WHAT NEEDS TO BE DONE - Return verbatim the line containing "assign Din = out;" together with all lines that follow it, through the end of the records.

(Dataset items)

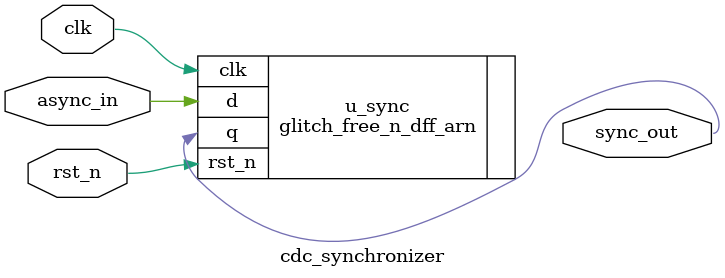
<source format=sv>

`timescale 1ns / 1ps

module cdc_synchronizer #(
    parameter int WIDTH      = 1,   // Bus width to synchronize
    parameter int FLOP_COUNT = 3    // Number of synchronizer stages (2-5)
) (
    input  logic             clk,       // Destination clock
    input  logic             rst_n,     // Asynchronous active-low reset
    input  logic [WIDTH-1:0] async_in,  // Asynchronous input from source domain
    output logic [WIDTH-1:0] sync_out   // Synchronized output in destination domain
);

    // Use the glitch_free_n_dff_arn module for the actual synchronization
    glitch_free_n_dff_arn #(
        .FLOP_COUNT (FLOP_COUNT),
        .WIDTH      (WIDTH)
    ) u_sync (
        .clk   (clk),
        .rst_n (rst_n),
        .d     (async_in),
        .q     (sync_out)
    );

endmodule : cdc_synchronizer

</source>
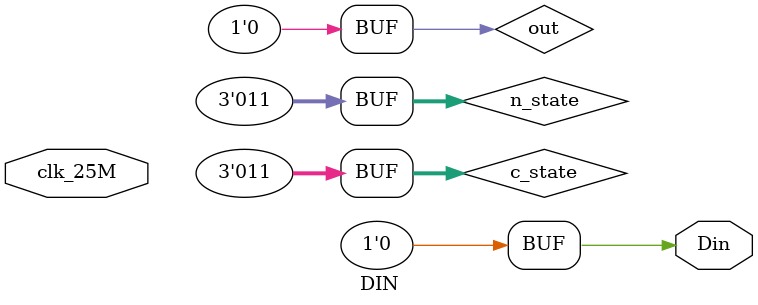
<source format=v>
module DIN(
input clk_25M,
output Din);

reg [7:0] counter = 0;
reg [7:0] count = 0;

parameter bit1 = 3'b000, bit2 = 3'b001, bit3 = 3'b010, idle = 3'b011;
reg [2:0] c_state, n_state;
reg out;

assign Din = out;

always @(negedge clk_25M)
begin

 c_state <= n_state; // otherwise, next state
end 

always @(c_state)
begin
	case(c_state)
		default: begin
		
		c_state <=idle;
		n_state <= idle;
		out <= 0;
		
		end
		
		idle : begin
		if(count == 0) begin
		if (counter < 2) begin
			counter <= counter + 1;
			n_state <= idle;
		end
		else begin
			counter <= 0;
			n_state <= bit1;
		end
		end
		
		else begin
		out<= 0;
		end
		
		end
		
		bit1: begin
		out <= 1;
		n_state <= bit2;
		end
		
		bit2: begin
		out <= 0;
		n_state <= bit3;
		end
		
		bit3: begin 
		out <=1;
		count <= 1;
		n_state <= idle;
		end
		
		endcase
		end
		
endmodule

</source>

ANSWER SPACE -
assign Din = out;

always @(negedge clk_25M)
begin

 c_state <= n_state; // otherwise, next state
end 

always @(c_state)
begin
	case(c_state)
		default: begin
		
		c_state <=idle;
		n_state <= idle;
		out <= 0;
		
		end
		
		idle : begin
		if(count == 0) begin
		if (counter < 2) begin
			counter <= counter + 1;
			n_state <= idle;
		end
		else begin
			counter <= 0;
			n_state <= bit1;
		end
		end
		
		else begin
		out<= 0;
		end
		
		end
		
		bit1: begin
		out <= 1;
		n_state <= bit2;
		end
		
		bit2: begin
		out <= 0;
		n_state <= bit3;
		end
		
		bit3: begin 
		out <=1;
		count <= 1;
		n_state <= idle;
		end
		
		endcase
		end
		
endmodule

</source>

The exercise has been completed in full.